We went to Dr. Carson’s office the next day, and after a physical exam, she ordered an abdominal pelvic CT scan. Back in her office later, Carson told us the scan revealed a low density mass to the left of her cervix. As alarming as this was to us, she told us they weren’t sure if it was something caused by the radiation, or if it was cancer that had come back. She told us they wanted to do an examination under anesthesia and take some biopsies of the tissue in question. It would be outpatient surgery. That bad feeling I had earlier came back. If Joanie had a bad feeling she kept it to herself, even though I knew she was thinking about what they might find.
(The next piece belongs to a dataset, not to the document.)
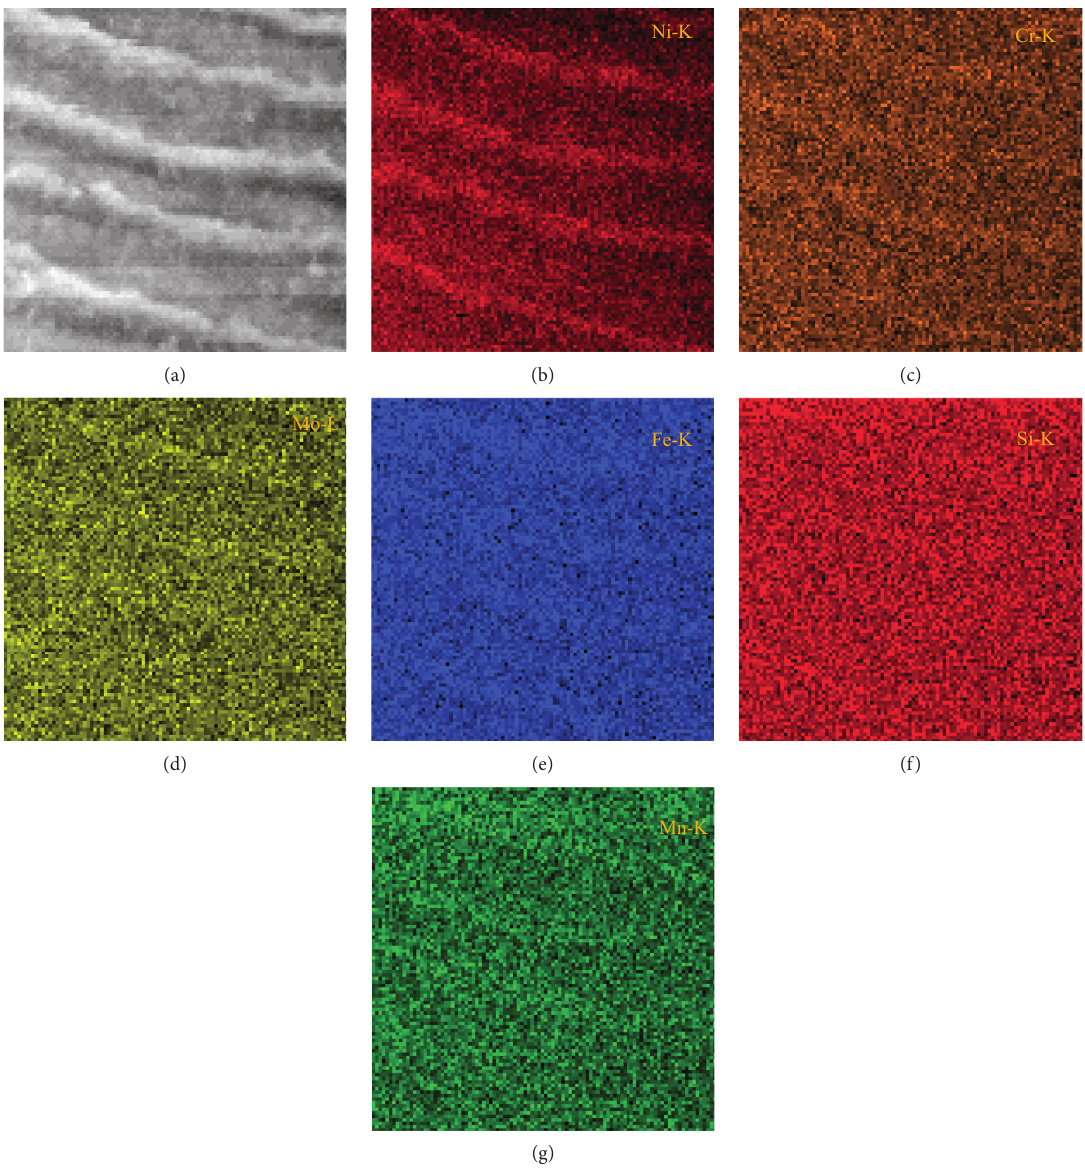
Figure 3: Morphology and element mapping results of Hastelloy N along the < 110 > belt axis after ion irradiation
The next day we showed up at the hospital at the appointed time, and after the admittance process was done we were taken to the pre op. It was the same place we had been when she had the surgery in May of 1996. This time, however, the procedure would not take near as long, and after it was over we could leave the hospital, which made Joanie very happy, considering she was really nervous now.
The procedure in the pre op was much the same as it had been before. We met the anesthesiologist, and he told us what was going to happen. Then comes the nurse anesthetist who will be involved and she tells us what her role will be. Dr. Carson comes in and goes over the whole thing again, and then, all things being ready, they call for the nurse with the Versed. They give her a shot of that through the IV, and shortly she is relaxed and they are wheeling her off to the operating room. I’m off for a quick smoke and then to the waiting room to hear from Dr. Carson when they are finished.
Sitting in a surgery waiting room with other worried people is something I never got used to. I waited, doing a crossword, and every time the door opened, my head, like all others there would look up to see if it was the doctor who was taking care of their loved one coming out to give them news.
It wasn’t long before the door opened, and Dr. Carson came out to talk to me. We went to an ante room off the main area, and she told me it appeared the cancer had come back. The air went out of the room. She knew it was having an affect on me, and while we talked I asked her what stage it was. She told me that once it comes back they don’t call a stage, it is just called recurrent cancer. She then mentioned something to me that I totally missed upon reflection later, and that was something about cleaning out her pelvis. I took that to mean they were going to do a hysterectomy, and didn’t pursue it any further.
I went to see Joanie after she got out of recovery, and she knew the news was bad. We both just looked at each other and didn’t say a word. Neither one of us could believe this was happening. This news was the biggest disappointment in a string of them over the last 19 months.
Carson told us to come back to the clinic on the 3rd of February and we would go over what the options she would face now. Joanie got dressed, and we left the hospital and took a slow walk over to Sally’s. We didn’t go for a celebratory glass of wine this time. Just a glass to sip on while we both took a deep breath, looked at each other and asked the same question we had asked on May 7th, 1996, a day that seemed so long ago now, and that was what do we do now?
We didn’t know. Again the feeling of helplessness. We had absolutely no idea of what was in store for her. The only thing we knew for sure, was that the cancer was back, and that wasn’t a good thing.
Since we both agreed there was nothing we could do about it right then, she smiled at me, her bright, blue eyes shining, and suggested we have another glass of wine. We did. At that moment, as I sat across the table from her, I knew why I loved her more than ever.